Records shown ::

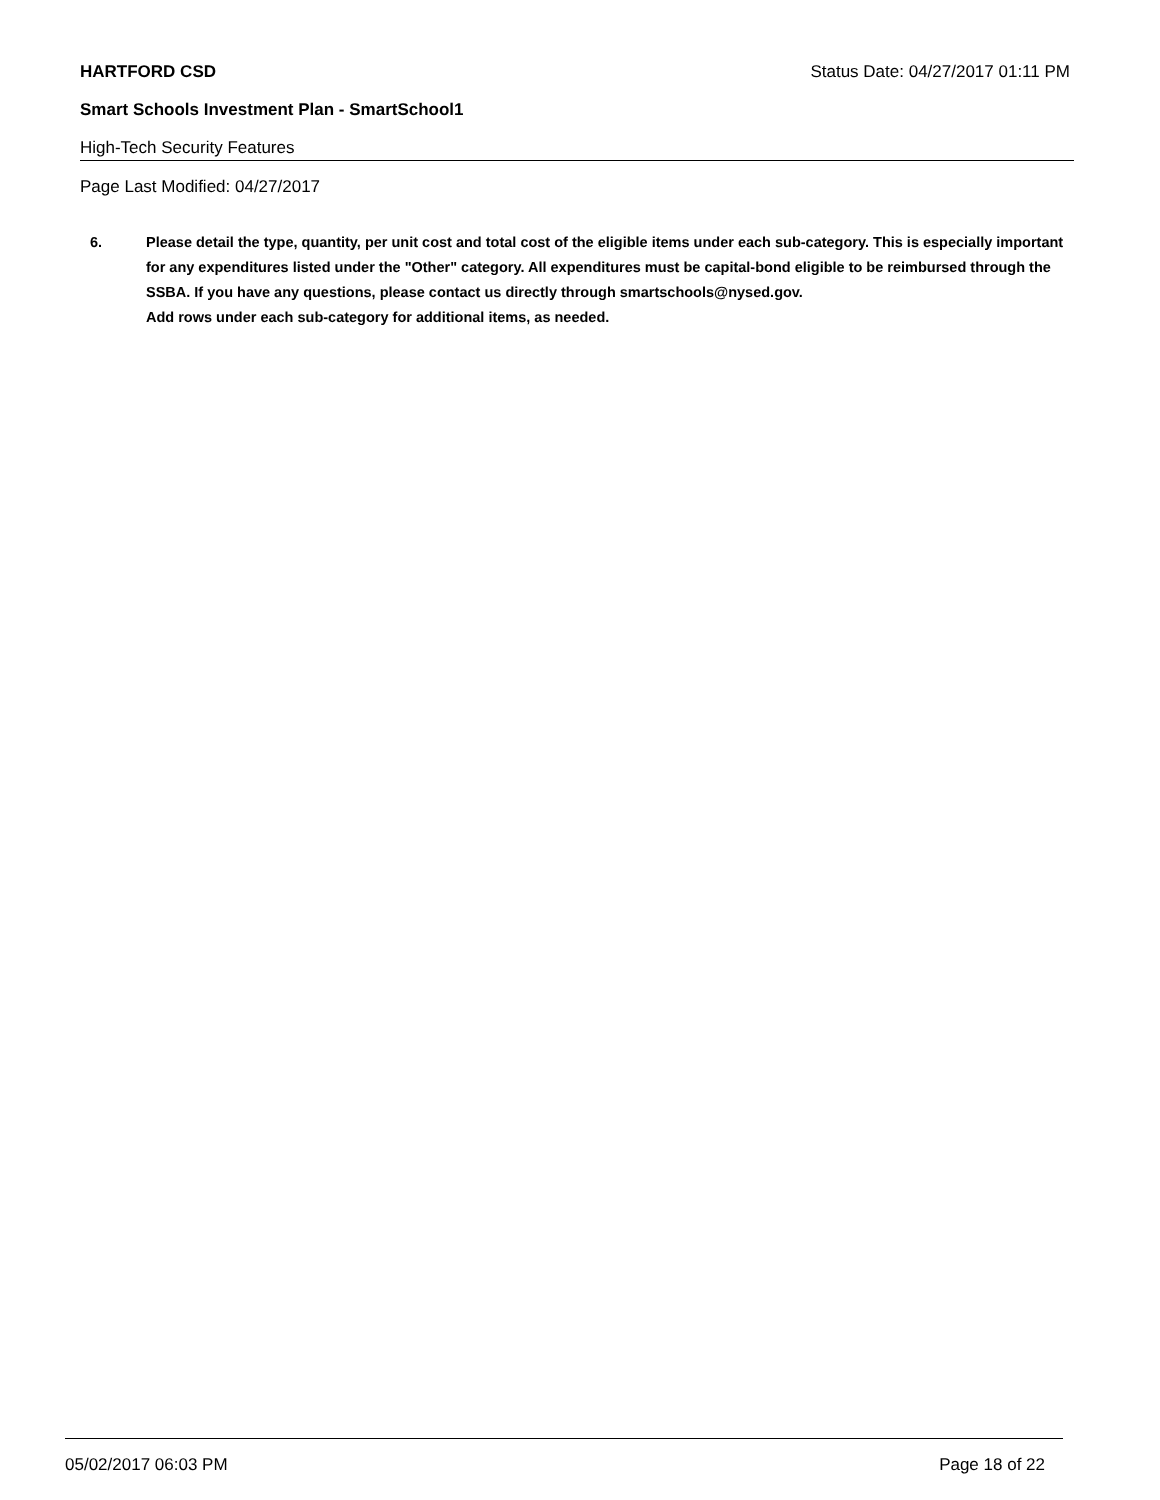HARTFORD CSD Status Date: 04/27/2017 01:11 PM
Smart Schools Investment Plan - SmartSchool1
High-Tech Security Features
Page Last Modified: 04/27/2017
6. Please detail the type, quantity, per unit cost and total cost of the eligible items under each sub-category. This is especially important for any expenditures listed under the "Other" category. All expenditures must be capital-bond eligible to be reimbursed through the SSBA. If you have any questions, please contact us directly through smartschools@nysed.gov.
Add rows under each sub-category for additional items, as needed.
05/02/2017 06:03 PM Page 18 of 22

Activity :: Print nothing but the lines from the one that contains "Add rows under" to the final line of the data, both included, exactly as they read.

Response area ::
Add rows under each sub-category for additional items, as needed.
05/02/2017 06:03 PM Page 18 of 22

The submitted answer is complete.